Task objective: Check each line of the material that follows, and copy those holding the string "this".

Materials provided:
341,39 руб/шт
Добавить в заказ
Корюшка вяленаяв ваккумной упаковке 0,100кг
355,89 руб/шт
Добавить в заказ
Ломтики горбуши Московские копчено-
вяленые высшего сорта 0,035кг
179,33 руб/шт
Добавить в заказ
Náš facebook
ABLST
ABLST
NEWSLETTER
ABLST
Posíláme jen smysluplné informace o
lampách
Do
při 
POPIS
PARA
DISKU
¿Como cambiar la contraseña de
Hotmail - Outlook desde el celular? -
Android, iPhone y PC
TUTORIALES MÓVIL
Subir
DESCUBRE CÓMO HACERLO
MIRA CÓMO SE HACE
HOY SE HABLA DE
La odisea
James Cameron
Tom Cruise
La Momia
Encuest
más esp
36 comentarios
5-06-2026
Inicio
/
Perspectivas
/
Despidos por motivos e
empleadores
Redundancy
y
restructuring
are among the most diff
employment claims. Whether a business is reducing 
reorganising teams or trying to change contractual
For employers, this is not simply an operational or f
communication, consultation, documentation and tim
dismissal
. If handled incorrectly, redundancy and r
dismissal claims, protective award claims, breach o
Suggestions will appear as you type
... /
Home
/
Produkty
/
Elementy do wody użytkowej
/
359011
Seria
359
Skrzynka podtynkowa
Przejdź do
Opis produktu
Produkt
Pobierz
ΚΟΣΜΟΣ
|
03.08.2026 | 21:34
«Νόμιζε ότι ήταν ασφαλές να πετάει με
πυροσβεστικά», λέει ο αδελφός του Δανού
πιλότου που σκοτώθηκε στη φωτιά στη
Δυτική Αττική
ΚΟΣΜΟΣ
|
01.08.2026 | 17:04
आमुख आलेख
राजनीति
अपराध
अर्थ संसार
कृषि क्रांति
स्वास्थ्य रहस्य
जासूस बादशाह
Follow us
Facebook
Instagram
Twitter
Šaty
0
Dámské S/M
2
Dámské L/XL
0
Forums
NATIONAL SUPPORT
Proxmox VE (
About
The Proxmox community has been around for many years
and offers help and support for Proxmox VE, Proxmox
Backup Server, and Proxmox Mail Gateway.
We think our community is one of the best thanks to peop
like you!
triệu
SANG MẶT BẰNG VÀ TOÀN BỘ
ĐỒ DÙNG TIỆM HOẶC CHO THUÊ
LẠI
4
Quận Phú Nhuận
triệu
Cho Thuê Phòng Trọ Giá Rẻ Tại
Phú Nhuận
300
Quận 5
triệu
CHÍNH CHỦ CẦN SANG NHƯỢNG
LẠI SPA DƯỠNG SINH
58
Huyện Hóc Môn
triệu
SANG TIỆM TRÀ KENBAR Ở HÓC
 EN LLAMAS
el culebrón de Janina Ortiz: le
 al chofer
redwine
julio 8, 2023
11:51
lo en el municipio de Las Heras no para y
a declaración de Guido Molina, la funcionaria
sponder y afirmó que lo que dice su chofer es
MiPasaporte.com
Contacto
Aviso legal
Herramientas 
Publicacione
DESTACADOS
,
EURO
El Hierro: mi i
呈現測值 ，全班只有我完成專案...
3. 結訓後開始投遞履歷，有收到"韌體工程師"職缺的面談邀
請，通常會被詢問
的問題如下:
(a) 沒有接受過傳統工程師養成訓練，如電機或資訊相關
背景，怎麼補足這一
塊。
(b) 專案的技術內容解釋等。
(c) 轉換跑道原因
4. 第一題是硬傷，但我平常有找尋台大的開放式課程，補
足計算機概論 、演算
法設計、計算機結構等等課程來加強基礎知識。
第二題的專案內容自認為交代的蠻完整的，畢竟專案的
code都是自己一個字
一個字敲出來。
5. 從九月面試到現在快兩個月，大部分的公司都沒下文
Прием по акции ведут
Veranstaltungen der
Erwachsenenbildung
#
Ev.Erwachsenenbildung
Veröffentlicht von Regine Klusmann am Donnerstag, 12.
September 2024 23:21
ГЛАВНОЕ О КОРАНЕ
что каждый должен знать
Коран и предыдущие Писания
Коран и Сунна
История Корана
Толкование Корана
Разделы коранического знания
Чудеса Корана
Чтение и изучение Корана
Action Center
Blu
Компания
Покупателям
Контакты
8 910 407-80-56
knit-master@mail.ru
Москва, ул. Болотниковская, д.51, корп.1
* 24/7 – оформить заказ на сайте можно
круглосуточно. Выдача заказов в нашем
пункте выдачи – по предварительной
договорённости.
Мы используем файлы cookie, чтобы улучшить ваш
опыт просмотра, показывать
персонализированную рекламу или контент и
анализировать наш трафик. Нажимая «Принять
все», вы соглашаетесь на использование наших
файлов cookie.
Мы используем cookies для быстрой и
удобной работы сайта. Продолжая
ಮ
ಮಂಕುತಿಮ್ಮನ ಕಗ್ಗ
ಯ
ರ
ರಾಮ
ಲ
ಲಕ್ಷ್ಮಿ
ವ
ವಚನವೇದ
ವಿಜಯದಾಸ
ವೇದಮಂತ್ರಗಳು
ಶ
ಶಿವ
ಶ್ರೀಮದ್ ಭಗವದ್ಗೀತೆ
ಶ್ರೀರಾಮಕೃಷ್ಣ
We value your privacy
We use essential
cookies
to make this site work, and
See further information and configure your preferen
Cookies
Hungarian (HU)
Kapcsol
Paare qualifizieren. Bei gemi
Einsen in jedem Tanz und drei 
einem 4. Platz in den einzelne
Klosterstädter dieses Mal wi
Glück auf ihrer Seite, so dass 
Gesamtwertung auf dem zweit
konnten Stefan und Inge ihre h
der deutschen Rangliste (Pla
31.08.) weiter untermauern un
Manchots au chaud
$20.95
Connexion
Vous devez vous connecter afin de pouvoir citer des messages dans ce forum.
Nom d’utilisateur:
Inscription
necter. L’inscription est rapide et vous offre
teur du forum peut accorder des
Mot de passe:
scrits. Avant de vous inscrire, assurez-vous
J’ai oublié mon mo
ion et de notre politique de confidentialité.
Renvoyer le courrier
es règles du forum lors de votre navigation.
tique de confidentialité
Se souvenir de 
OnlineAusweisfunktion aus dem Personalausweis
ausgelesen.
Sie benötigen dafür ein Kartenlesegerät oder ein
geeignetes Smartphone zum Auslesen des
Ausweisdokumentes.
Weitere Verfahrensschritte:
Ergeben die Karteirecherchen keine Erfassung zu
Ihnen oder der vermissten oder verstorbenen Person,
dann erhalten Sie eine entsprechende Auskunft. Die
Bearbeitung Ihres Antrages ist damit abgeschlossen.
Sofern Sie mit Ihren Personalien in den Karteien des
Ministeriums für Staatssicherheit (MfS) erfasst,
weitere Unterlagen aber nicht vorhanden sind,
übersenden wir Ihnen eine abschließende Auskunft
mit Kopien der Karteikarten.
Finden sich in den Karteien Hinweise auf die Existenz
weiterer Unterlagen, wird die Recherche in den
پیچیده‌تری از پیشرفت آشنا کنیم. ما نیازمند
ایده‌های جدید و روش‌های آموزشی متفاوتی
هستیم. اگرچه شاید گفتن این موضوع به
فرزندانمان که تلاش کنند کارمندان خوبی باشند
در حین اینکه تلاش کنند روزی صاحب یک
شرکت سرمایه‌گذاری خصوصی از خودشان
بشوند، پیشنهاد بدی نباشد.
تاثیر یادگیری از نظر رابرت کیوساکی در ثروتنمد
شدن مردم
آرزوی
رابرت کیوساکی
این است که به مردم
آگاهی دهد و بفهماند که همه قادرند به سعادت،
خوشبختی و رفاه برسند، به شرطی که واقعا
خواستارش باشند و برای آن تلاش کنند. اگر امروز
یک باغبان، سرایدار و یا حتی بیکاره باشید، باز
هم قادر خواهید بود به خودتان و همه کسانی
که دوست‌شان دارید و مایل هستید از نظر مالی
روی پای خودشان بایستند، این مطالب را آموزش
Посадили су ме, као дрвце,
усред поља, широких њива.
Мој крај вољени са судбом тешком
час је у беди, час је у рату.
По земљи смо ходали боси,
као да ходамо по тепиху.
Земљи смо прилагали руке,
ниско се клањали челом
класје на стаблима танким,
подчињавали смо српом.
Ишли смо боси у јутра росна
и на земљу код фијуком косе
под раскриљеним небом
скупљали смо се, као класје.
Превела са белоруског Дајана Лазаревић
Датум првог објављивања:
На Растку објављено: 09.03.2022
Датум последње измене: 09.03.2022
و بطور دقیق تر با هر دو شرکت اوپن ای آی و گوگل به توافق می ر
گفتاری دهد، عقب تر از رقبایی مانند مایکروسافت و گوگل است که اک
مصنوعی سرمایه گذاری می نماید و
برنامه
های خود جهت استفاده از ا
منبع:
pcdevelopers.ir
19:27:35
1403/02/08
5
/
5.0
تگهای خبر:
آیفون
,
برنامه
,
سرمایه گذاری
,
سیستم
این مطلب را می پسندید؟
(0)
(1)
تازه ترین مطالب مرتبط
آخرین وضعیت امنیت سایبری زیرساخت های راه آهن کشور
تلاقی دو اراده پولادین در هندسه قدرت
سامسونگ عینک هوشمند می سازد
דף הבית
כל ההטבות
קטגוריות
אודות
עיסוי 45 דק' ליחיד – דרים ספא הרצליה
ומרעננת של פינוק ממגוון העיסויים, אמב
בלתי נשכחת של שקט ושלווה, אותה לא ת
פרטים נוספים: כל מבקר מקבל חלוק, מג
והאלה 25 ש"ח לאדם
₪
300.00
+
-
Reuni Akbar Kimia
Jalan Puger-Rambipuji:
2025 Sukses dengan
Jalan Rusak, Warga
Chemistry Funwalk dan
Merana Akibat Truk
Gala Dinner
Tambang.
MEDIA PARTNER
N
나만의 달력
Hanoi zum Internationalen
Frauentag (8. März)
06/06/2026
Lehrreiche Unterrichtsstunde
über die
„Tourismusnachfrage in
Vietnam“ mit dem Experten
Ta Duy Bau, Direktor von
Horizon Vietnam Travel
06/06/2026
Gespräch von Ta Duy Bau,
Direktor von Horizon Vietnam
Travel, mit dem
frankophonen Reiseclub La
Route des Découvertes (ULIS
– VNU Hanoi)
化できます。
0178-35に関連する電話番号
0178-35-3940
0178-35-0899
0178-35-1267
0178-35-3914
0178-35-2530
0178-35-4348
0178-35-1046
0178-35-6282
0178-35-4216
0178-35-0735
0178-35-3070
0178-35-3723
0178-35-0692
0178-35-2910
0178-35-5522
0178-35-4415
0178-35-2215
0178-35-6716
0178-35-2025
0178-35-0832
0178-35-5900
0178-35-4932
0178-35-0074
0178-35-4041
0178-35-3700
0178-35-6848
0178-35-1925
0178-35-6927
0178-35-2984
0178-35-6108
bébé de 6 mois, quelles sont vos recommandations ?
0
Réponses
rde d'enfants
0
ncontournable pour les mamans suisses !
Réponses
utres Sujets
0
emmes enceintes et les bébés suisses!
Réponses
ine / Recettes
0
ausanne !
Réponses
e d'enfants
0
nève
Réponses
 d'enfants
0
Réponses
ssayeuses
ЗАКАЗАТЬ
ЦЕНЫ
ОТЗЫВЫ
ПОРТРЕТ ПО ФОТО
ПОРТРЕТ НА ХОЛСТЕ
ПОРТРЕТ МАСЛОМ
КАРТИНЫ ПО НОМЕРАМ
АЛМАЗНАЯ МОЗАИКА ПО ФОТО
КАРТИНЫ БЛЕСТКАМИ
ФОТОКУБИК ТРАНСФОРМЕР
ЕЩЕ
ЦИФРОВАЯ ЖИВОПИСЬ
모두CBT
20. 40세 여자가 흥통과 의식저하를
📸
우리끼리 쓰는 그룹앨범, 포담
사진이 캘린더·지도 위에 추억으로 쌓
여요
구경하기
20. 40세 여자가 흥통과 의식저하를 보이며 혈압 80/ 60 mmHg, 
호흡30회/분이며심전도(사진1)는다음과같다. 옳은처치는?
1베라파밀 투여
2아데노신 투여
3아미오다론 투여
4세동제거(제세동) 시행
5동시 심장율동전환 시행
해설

Reply to the task:
For employers, this is not simply an operational or f
to make this site work, and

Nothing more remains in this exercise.